Research to date suggests that patient factors associated with prolonged survival include the absence of cirrhosis or the presence of no worse than Child A cirrhosis, normal or near normal (0–1) ECOG performance status, peripheral (rather than periductal) tumor type, tumor hypervascularity, small tumor size, low tumor grade, low tumor burden, the absence of portal thrombus, prior TACE and RECIST imaging evidence of stable disease or response to treatment (Table 4). Several studies have found that transarterial chemoembolic therapy is more effective than transarterial chemoinfusion alone for unresectable ICC; however, no study has been conducted to evaluate whether this difference between TACE and TACI persists in the subpopulation of hypovascular tumors. One study, by Gusani et al., found that, just as has been confirmed for systemic chemotherapy, dual-agent conventional TACE with gemcitabine and cisplatin was more effective than single-agent cTACE. The presence of extrahepatic disease has not been found significantly to impact survival, confirming the high mortality of the primary disease.

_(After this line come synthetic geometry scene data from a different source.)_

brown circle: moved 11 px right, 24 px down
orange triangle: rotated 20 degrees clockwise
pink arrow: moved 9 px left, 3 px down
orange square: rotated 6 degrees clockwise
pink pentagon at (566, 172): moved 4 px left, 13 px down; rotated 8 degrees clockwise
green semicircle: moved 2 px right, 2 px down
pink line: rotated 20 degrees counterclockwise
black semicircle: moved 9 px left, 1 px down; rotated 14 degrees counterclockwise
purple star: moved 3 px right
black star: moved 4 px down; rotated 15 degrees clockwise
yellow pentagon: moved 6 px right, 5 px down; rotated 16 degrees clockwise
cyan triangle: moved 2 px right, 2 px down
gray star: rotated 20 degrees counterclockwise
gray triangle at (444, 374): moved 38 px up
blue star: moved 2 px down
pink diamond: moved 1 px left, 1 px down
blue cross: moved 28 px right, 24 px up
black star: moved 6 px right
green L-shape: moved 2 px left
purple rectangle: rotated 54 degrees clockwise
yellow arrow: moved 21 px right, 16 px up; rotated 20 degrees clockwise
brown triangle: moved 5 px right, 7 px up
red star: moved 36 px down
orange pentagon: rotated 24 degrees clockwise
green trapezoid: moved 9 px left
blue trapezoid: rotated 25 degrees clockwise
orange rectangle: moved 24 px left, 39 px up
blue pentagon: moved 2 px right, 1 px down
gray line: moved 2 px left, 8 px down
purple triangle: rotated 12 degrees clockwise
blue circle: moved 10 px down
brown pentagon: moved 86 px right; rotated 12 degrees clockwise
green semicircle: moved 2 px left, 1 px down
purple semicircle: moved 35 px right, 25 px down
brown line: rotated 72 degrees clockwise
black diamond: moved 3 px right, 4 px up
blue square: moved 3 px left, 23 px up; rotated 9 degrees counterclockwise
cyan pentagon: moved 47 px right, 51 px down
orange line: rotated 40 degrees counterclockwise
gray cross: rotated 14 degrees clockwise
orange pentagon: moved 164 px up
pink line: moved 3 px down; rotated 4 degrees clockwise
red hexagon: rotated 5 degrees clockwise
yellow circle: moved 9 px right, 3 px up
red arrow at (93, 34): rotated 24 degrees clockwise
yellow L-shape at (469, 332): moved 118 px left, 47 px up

Table 4 Factors related to prolonged survival

Early results of percutaneous RFA and microwave ablation for selected patients with small-to-moderate-sized unresectable ICC are promising. Three recent studies of patients receiving thermal ablation each reported median OS periods of over 30 months post-treatment. One of these studies, by Xu et al., noted that excluding patients treated for recurrence post-resection yielded a median OS of 62.5 months, survival similar to that often cited for resection itself. Prospective studies of transarterial and percutaneous ablative therapies are needed.